Begegnungen in Zeitlupe untersuchen: Videoanalyse von Demenz-Begleitung

Soziologinnen und Soziologen interessieren sich auch für Prozesse und Phänomene im gesellschaftlichen Miteinander, die auf den ersten Blick unscheinbar und selbstverständlich wirken, jedoch prägend sind für ganze Lebensbereiche. So widmet sich Christoph Dukat (Mitarbeiter des Lehrstuhls für Allgemeine Soziologie und Soziologische Theorie an der KU) für seine Doktorarbeit derzeit Tätigkeiten und Berufen, in denen der Begriff des „Begleitens“ im Zentrum steht – etwa bezogen auf die Betreuung von Menschen, die von Demenz betroffen sind.
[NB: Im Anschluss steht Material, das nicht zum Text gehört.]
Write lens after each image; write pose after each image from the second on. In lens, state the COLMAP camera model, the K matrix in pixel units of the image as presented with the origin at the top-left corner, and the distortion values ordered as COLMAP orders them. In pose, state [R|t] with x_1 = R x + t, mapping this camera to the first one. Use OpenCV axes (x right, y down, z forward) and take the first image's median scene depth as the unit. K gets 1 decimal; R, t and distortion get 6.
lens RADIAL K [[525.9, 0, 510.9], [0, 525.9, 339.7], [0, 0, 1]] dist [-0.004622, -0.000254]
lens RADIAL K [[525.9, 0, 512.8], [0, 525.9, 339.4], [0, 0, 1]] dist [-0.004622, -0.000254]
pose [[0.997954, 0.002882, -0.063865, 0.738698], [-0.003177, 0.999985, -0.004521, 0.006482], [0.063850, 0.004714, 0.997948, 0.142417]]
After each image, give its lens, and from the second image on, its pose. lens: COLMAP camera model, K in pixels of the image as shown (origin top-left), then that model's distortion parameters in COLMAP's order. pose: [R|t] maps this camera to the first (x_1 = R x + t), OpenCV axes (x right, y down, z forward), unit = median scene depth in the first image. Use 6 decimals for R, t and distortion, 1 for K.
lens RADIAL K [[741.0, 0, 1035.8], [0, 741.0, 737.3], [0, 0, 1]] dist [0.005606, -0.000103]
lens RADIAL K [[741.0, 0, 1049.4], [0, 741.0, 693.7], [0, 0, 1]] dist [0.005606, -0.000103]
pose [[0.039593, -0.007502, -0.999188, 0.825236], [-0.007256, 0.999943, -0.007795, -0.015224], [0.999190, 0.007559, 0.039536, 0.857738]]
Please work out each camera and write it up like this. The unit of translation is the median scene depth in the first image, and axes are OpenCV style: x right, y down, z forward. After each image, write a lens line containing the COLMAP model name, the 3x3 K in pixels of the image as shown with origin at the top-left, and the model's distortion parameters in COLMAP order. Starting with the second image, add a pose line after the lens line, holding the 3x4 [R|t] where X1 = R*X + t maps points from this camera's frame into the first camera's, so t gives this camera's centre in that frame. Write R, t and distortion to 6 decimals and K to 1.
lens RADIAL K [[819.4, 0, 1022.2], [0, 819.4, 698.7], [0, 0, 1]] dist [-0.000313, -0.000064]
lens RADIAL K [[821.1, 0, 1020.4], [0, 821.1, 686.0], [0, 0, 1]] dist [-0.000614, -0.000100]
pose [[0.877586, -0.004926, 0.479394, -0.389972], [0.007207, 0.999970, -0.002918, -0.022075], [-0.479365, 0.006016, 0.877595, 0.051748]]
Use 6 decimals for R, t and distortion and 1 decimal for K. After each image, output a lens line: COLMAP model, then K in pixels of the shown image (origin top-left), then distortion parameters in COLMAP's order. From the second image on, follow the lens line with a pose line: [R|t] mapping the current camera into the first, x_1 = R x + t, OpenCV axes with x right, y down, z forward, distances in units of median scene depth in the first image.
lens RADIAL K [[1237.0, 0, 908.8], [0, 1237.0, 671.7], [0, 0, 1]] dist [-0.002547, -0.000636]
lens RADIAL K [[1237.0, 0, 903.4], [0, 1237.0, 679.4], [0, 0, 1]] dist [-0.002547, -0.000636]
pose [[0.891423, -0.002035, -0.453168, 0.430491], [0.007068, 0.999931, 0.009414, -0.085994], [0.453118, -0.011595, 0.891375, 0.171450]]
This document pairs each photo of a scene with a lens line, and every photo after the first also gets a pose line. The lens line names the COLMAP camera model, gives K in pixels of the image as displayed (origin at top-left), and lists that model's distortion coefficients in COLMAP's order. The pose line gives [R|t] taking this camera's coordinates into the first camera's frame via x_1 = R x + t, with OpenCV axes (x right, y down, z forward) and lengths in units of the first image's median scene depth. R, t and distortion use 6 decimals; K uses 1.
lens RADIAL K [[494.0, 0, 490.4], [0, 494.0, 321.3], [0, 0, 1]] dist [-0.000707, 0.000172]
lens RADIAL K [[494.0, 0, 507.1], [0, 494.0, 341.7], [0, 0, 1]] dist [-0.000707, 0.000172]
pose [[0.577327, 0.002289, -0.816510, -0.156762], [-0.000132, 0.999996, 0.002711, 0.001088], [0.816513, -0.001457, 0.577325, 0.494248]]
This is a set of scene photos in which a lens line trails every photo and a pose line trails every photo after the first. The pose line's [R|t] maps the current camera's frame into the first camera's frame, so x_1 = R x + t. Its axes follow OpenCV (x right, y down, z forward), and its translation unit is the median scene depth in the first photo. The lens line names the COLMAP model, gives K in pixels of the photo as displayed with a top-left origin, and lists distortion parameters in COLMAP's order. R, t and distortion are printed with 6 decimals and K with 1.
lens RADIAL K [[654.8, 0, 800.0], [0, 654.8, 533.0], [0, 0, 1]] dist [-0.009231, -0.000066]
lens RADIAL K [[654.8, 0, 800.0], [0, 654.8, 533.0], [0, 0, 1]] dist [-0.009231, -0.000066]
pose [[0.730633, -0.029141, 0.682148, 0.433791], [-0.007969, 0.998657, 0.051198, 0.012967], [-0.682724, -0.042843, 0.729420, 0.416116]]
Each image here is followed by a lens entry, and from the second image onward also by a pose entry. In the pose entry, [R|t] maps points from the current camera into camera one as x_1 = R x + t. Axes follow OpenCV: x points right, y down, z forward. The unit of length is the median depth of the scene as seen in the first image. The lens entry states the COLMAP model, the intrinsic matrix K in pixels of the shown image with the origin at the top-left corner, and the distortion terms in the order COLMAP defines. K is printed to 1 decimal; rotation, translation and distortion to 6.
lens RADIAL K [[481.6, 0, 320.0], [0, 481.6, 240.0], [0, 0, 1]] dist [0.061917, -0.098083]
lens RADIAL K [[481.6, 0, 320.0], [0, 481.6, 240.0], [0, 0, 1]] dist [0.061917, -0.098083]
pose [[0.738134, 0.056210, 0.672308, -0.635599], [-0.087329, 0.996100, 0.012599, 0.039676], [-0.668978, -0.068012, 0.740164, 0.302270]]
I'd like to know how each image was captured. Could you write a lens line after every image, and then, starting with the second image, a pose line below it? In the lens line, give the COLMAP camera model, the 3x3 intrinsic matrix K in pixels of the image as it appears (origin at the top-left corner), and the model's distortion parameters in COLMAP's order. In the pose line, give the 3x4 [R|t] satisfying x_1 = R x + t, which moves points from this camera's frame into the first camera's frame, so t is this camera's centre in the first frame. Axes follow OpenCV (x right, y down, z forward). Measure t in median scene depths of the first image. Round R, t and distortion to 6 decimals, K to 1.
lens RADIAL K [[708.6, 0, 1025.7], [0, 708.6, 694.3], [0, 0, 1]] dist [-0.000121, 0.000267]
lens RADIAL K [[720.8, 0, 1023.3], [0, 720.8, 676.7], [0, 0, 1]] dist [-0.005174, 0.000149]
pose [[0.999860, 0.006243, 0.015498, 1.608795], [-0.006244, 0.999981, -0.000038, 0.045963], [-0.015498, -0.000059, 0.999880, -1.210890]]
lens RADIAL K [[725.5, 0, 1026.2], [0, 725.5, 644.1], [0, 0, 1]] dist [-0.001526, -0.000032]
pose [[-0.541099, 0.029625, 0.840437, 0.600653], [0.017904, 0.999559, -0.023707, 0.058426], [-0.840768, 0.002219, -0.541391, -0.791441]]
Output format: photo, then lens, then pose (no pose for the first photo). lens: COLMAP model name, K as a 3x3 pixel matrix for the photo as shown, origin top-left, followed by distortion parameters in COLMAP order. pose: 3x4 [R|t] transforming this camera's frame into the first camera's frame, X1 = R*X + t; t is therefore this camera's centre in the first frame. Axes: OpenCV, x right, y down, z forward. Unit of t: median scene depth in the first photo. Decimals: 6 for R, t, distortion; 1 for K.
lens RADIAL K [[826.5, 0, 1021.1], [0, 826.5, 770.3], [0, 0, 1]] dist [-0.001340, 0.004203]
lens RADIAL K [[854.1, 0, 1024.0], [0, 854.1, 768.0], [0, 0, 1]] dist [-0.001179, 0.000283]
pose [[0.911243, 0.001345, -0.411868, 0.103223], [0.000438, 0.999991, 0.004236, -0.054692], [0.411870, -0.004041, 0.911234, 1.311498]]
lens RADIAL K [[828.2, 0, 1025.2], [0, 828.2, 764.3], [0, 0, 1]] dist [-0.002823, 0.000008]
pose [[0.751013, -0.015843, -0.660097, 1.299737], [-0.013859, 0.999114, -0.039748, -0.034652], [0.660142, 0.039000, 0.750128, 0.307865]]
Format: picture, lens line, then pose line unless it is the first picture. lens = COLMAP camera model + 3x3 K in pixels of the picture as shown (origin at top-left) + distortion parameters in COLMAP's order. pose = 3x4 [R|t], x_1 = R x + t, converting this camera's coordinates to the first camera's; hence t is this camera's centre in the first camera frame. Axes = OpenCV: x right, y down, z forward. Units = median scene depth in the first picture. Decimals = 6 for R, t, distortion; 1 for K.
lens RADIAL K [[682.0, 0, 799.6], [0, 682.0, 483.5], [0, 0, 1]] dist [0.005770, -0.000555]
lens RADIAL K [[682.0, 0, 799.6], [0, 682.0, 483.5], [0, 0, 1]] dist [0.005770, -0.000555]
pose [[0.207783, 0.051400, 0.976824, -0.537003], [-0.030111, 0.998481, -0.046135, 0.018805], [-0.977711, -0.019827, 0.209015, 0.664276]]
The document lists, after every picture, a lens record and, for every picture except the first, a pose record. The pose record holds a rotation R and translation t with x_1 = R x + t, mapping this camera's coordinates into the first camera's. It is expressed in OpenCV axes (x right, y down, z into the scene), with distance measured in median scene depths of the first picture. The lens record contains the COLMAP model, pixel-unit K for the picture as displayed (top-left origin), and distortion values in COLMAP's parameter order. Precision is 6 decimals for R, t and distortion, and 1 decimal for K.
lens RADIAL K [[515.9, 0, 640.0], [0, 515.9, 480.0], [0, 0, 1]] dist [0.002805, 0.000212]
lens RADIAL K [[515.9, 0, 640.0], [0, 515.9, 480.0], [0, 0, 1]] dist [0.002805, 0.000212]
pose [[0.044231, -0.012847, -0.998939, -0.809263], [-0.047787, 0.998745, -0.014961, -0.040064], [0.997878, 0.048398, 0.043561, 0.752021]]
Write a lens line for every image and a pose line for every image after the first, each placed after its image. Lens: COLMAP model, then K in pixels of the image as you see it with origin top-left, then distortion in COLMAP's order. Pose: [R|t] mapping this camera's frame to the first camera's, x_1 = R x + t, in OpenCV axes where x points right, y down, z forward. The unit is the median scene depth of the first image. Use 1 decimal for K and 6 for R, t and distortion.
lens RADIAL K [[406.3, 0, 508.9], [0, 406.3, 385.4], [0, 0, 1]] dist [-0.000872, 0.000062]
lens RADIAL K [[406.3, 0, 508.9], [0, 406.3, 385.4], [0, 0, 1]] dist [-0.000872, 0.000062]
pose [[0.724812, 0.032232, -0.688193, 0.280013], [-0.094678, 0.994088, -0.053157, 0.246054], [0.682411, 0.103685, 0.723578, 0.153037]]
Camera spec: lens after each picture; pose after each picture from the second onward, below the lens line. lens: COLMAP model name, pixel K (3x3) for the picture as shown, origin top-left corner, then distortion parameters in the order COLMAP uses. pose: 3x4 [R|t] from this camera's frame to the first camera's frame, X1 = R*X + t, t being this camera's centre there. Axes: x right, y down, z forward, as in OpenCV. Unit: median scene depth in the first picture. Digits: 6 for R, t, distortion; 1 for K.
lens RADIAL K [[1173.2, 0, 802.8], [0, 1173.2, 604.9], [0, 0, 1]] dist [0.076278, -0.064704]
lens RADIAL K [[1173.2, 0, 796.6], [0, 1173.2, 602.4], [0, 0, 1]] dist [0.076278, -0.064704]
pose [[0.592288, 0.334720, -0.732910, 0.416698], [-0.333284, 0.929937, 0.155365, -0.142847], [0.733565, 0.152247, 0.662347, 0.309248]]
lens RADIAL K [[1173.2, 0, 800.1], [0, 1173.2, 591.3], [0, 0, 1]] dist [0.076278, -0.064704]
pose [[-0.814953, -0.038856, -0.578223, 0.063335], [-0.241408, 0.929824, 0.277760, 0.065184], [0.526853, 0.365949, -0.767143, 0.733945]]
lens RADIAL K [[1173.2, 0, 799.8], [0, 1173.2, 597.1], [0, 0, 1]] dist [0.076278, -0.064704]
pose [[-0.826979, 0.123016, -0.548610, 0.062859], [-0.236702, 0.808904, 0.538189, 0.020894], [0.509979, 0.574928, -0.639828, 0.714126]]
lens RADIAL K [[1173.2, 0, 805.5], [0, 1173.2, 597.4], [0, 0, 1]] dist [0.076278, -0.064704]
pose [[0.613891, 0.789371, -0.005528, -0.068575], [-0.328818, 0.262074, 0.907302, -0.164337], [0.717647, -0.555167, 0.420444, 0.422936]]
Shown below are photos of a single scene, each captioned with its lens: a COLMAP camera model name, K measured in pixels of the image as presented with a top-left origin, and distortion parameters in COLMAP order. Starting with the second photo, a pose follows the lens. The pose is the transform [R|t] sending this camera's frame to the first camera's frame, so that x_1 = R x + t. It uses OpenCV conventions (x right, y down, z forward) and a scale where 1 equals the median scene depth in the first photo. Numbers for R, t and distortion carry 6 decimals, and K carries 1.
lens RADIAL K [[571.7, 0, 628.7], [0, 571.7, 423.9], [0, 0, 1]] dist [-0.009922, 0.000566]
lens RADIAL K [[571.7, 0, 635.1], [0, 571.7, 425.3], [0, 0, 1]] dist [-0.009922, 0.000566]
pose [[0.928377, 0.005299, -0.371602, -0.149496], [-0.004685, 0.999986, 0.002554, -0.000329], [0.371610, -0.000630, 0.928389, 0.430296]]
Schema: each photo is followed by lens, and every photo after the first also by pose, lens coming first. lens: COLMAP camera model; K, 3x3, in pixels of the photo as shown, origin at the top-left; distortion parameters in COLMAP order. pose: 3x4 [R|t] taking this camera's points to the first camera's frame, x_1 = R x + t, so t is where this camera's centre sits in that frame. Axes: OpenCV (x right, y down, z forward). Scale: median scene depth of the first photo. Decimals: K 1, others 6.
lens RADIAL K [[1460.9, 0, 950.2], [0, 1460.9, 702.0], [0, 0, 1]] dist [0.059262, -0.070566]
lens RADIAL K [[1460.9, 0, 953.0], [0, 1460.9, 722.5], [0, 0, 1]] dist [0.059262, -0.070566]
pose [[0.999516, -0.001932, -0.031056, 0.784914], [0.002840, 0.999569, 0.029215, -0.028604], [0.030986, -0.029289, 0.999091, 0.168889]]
„Konkret geht es um die Frage: Wie tun Akteure das, was sie als ,Begleiten‘ bezeichnen? Welchen Charakter entwickelt der Kontakt zwischen Betreuer und Betreutem?“, erklärt Dukat. Dabei gilt es unter auch zu klären, wie Betroffene im Vergleich auf menschliche Betreuer, Haustiere oder Roboter reagieren – wie etwa eine speziell entwickelte Plüschrobbe. Diese registriert über Sensoren Berührungen und Geräusche, bewegt sich und gibt Laute von sich.

Um die subtilen Aspekte solcher Situationen im Detail zu analysieren, nutzt Dukat selbst erstellte Videoaufnahmen, die etwa eine alltägliche Begegnung eines Demenz-Betroffenen mit einem Betreuer abbilden. Der Vorteil solcher Daten besteht darin, dass sich so nicht nur Sprache, sondern die gesamte Situation samt Gestik, Mimik und anderer Reaktionen der zu sehenden Akteure konservieren lassen. Mithilfe spezieller Software kann man dann wie in Zeitlupe die Struktur der aufgenommenen Situation beschreiben und entschlüsseln: Wie tief lässt sich ein Betreuer auf sein Gegenüber ein und wieviel Routine spiegelt die Begegnung wider? Welche Interaktionen finden statt?

Die Videoanalyse ist in den Sozialwissenschaften in jüngster Zeit als Methodik in den Fokus gerückt. Für den bundesweiten „Arbeitskreis interpretative Videoanalyse“ war die Eichstätter Soziologie vor kurzem Gastgeber eines Workshops, bei dem sich (Nachwuchs-)Wissenschaftler über methodologische Fragen austauschten, die bei der Analyse und Interpretation von audiovisuellen Daten entstehen. So hat es sich etwa bewährt, dass Videosequenzen von einer Gruppe bei gemeinsamen Sitzungen interpretiert und diskutiert werden.

Ergänzend zur Analyse von Videomaterial wird Dukat für seine Studie außerdem ethnographisch vorgehen, indem er Beobachtungen sowie eigene Erfahrungen und Erlebnisse aus einer Tätigkeit in der Demenz- und Hospizbegleitung systematisch erfasst und auswertet.